Work request
Reproduce the lines from the one containing "How many data points does each series have?" through the one containing "Reading left to", both included, and omit the pictures.

Given records

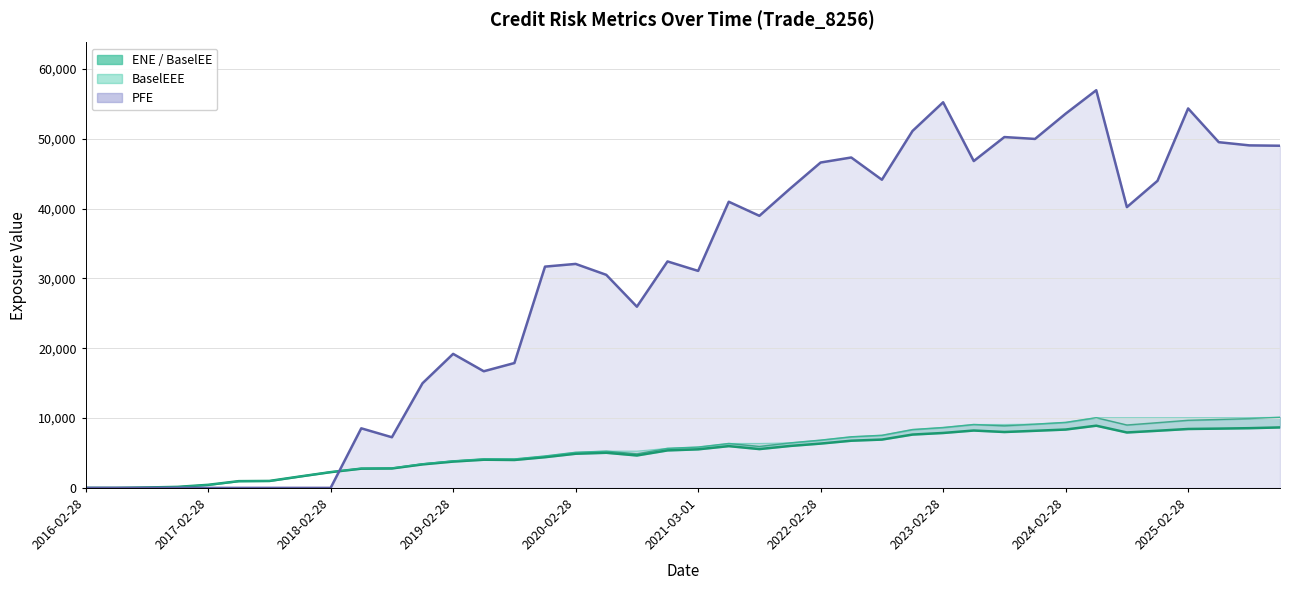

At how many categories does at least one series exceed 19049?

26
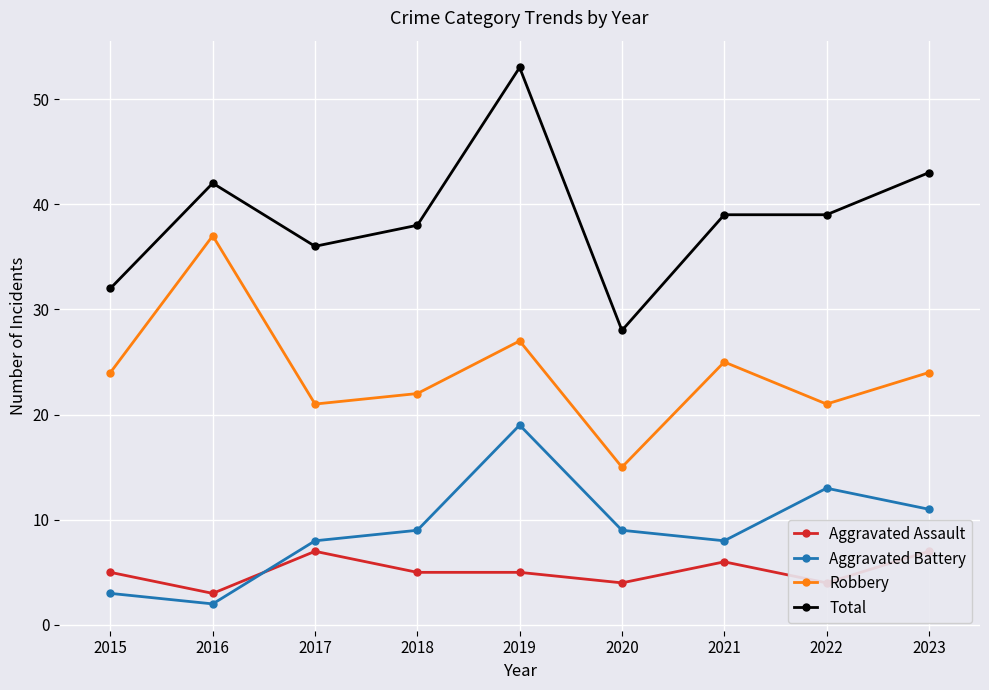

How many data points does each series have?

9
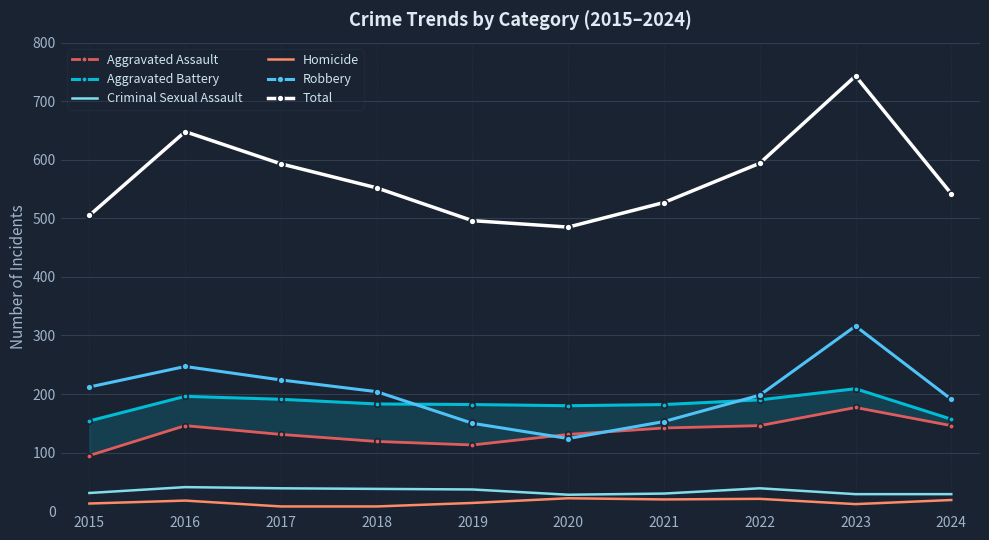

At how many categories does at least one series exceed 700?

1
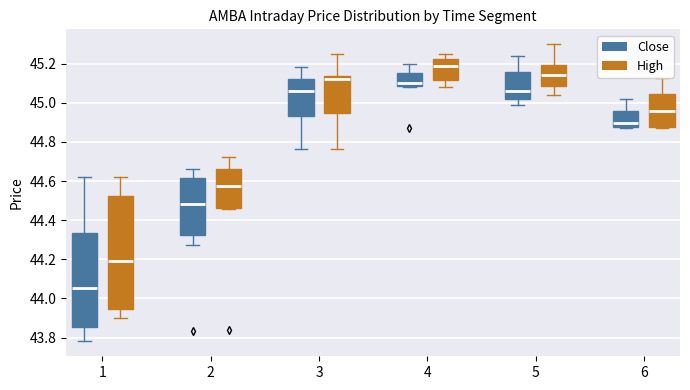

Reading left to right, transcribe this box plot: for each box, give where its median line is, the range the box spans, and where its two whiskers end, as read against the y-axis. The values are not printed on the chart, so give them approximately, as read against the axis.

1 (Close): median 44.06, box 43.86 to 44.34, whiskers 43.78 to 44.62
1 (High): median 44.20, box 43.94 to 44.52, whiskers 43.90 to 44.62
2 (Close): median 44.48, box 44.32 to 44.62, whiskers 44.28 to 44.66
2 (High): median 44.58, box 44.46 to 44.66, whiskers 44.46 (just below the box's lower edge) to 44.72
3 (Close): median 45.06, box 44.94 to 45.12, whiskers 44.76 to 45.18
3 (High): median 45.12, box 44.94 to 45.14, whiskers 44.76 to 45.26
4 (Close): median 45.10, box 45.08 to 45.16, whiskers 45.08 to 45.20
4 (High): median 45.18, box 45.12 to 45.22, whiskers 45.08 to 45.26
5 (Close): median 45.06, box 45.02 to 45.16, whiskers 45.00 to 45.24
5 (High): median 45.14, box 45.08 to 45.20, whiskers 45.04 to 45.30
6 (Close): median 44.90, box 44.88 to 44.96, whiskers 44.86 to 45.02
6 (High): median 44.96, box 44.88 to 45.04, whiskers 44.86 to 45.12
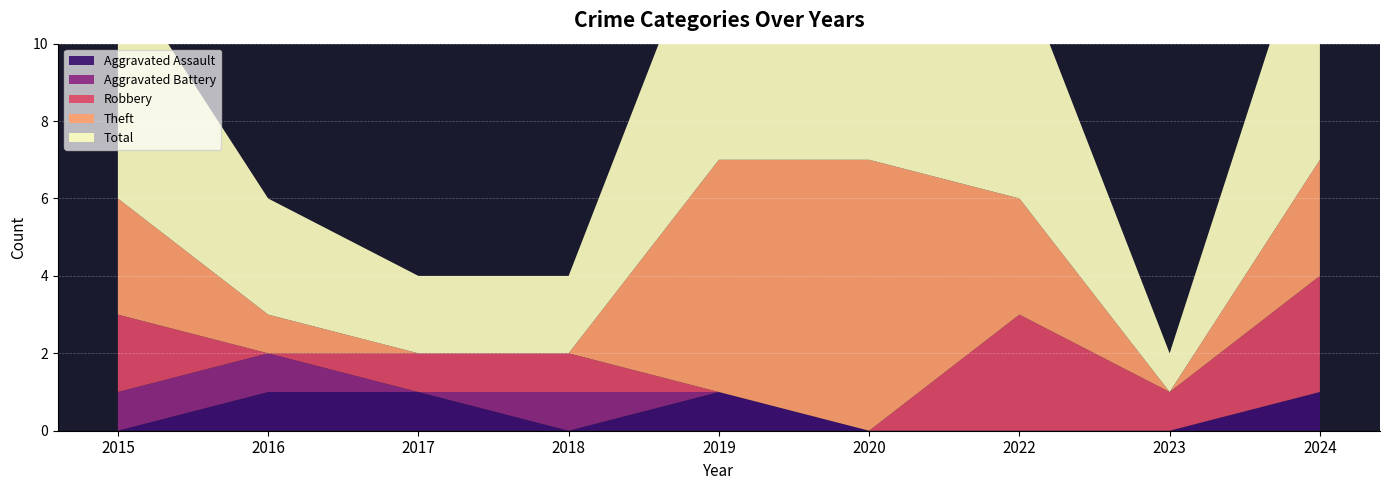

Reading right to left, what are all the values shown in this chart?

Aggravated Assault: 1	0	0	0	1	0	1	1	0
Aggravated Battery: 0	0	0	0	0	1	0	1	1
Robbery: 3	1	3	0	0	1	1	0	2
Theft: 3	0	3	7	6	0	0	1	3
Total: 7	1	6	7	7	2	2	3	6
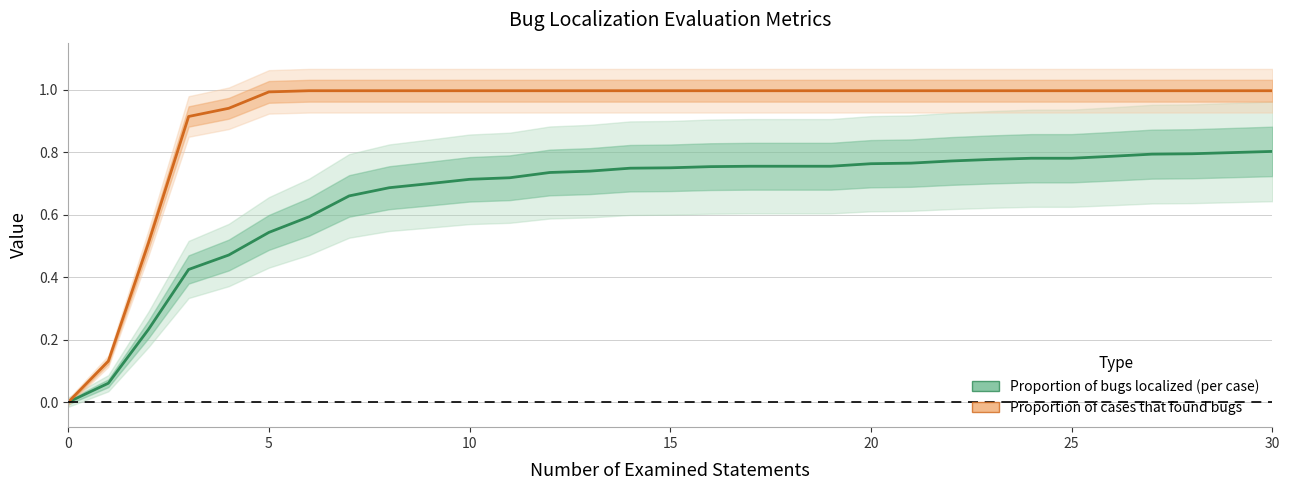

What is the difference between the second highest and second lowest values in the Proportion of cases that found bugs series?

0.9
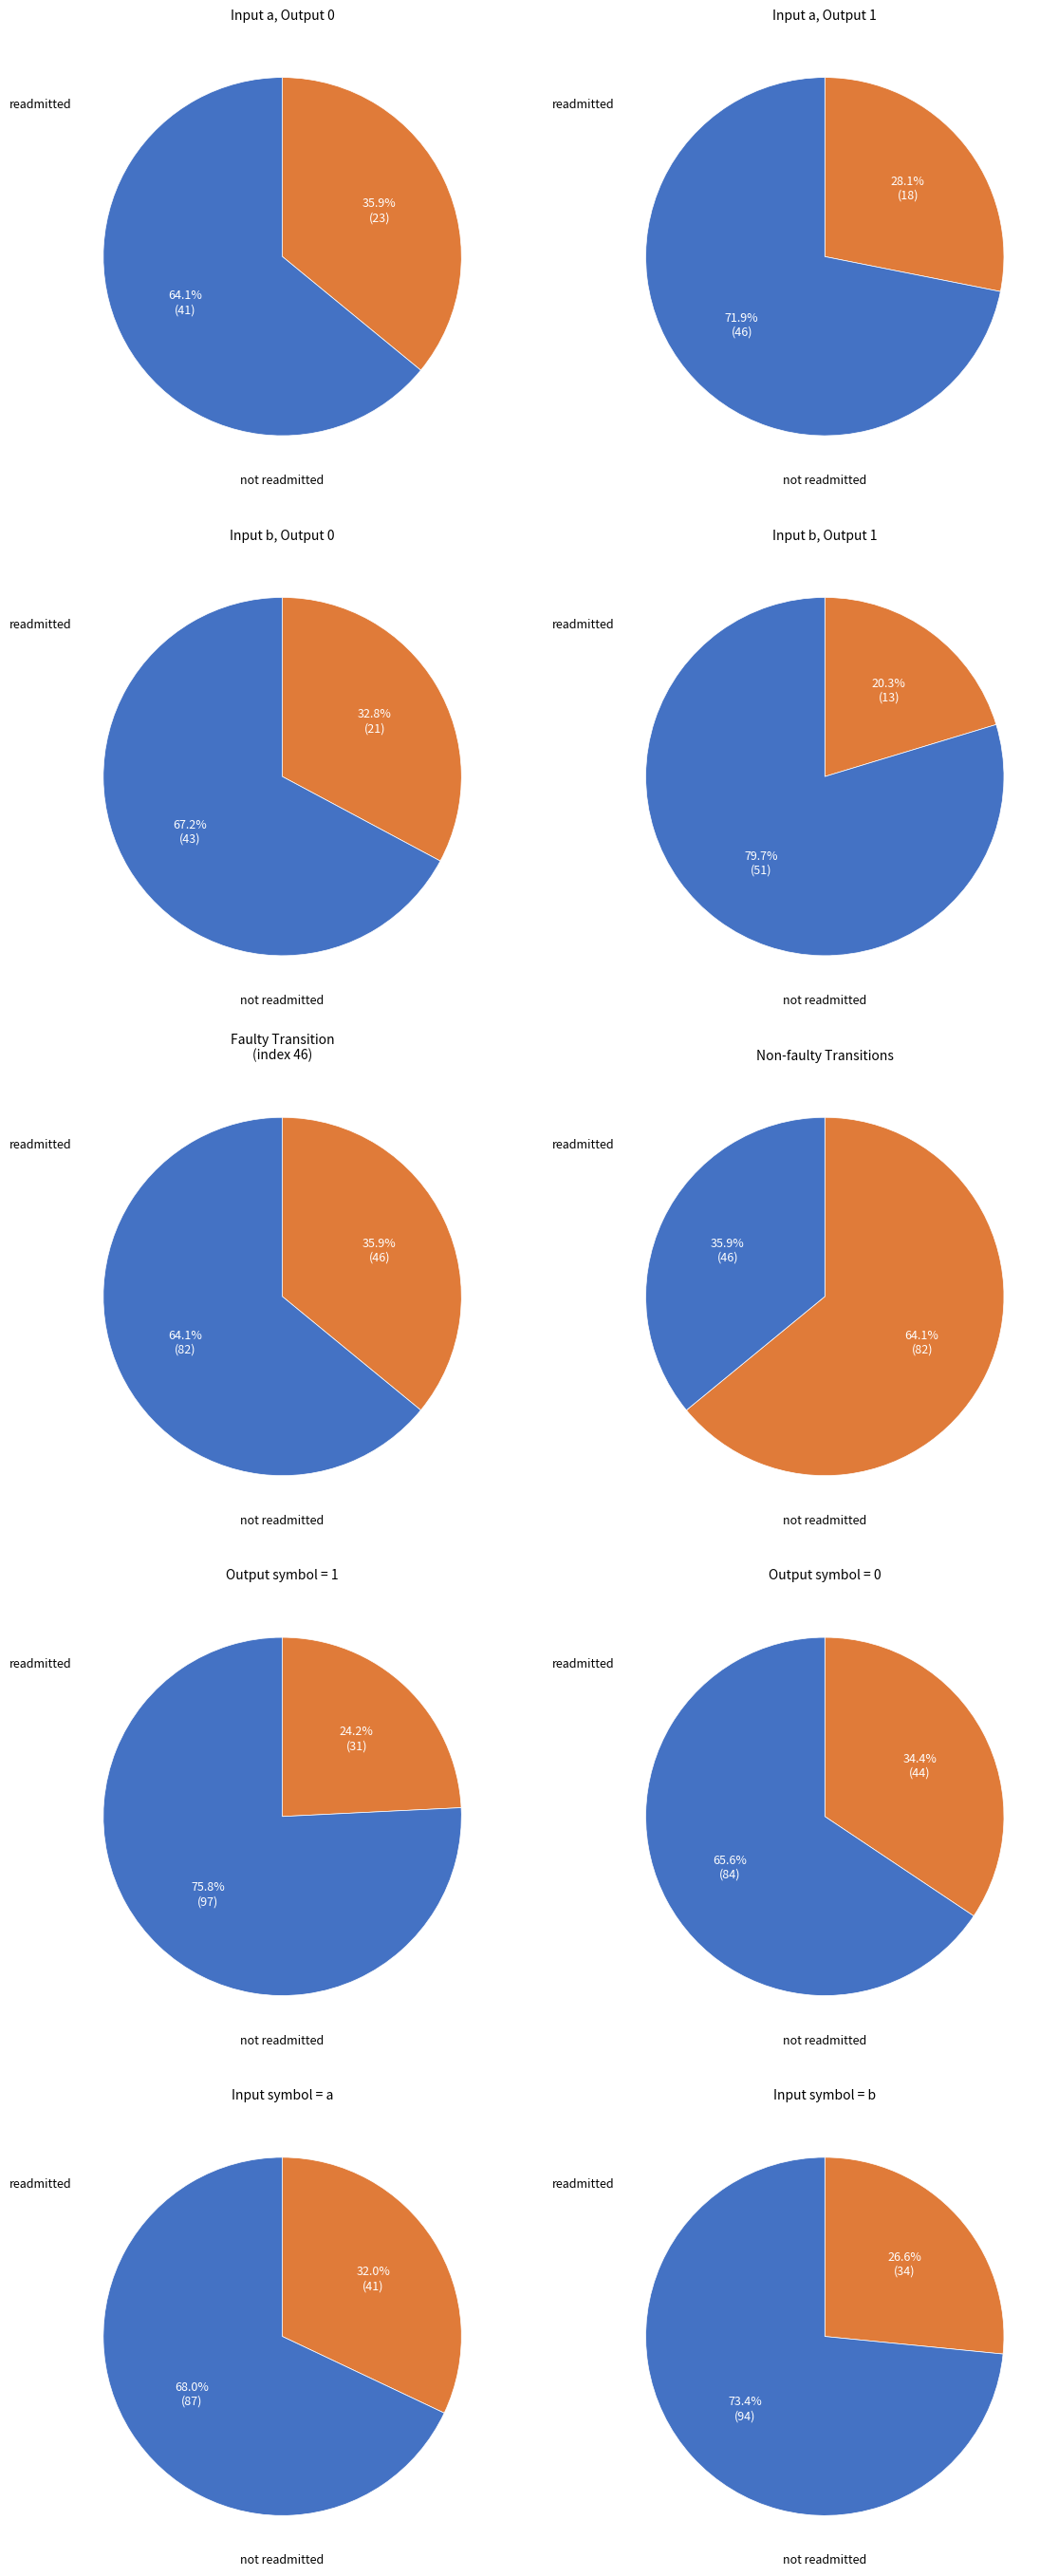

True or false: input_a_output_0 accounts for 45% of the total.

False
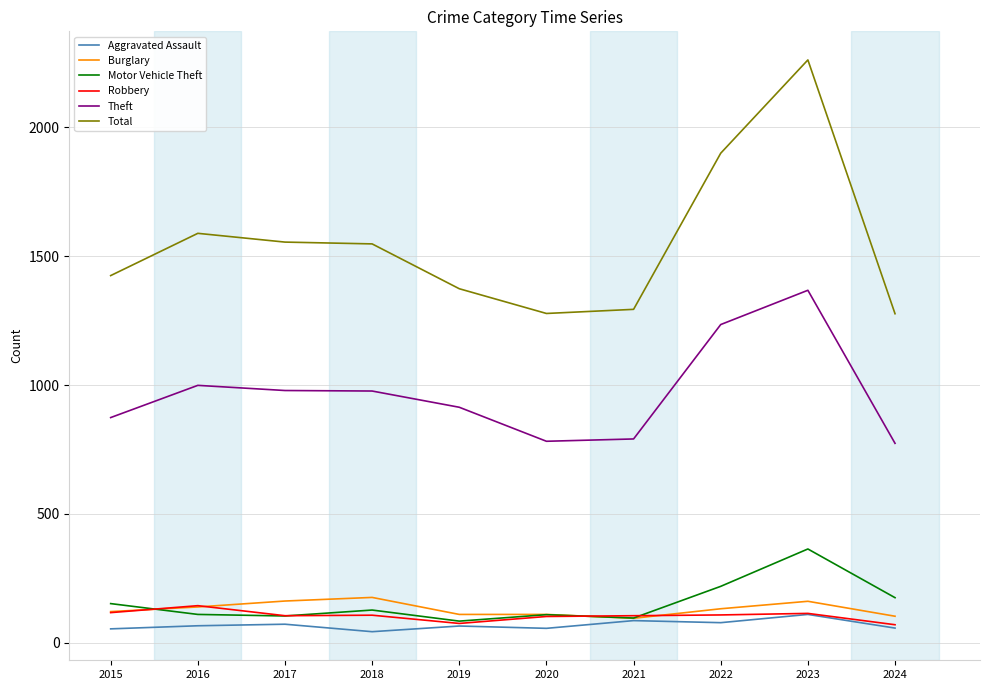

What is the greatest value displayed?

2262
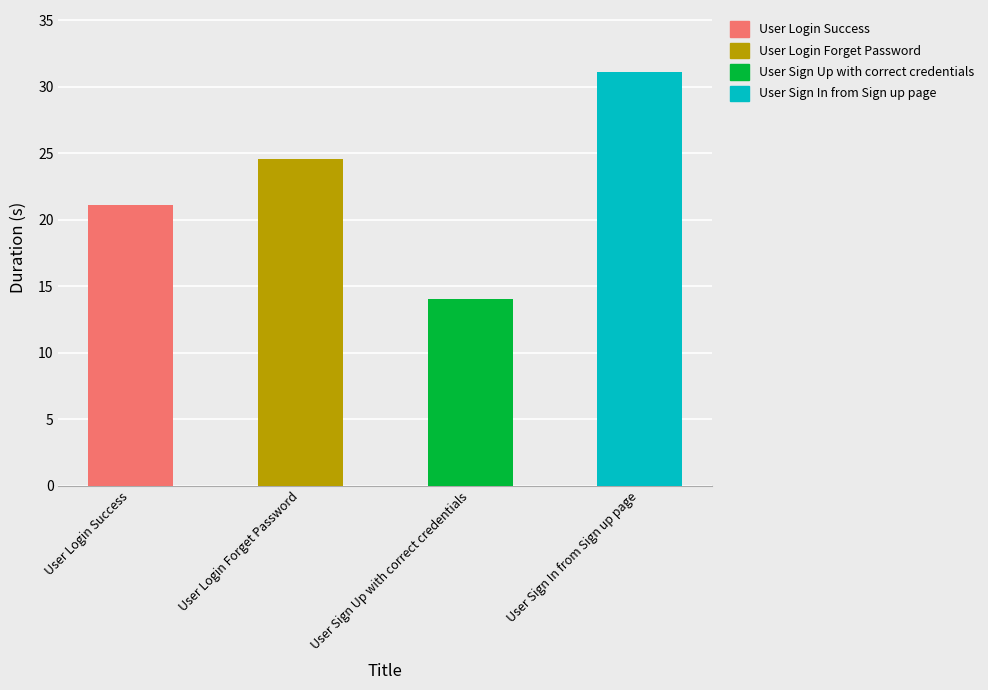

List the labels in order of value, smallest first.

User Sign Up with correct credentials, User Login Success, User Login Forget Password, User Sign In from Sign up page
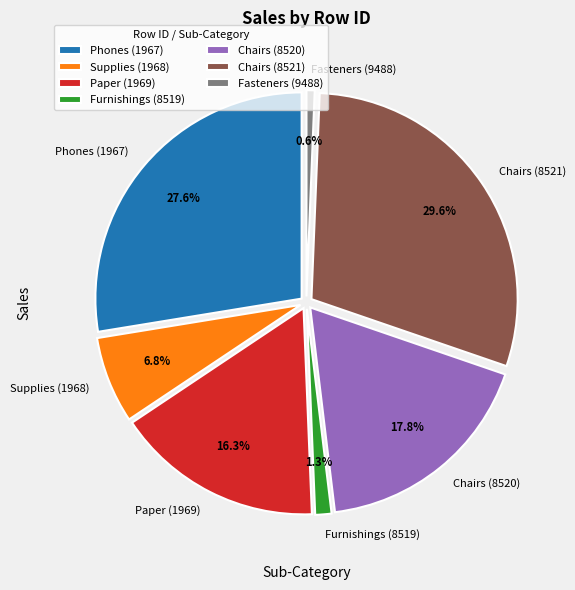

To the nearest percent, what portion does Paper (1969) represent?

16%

Problem solution
How many data points does each series have?

9

At how many categories does at least one series exceed 700?

1

Reading left to right, transcribe this box plot: for each box, give where its median line is, the range the box spans, and where its two whiskers end, as read against the y-axis. The values are not printed on the chart, so give them approximately, as read against the axis.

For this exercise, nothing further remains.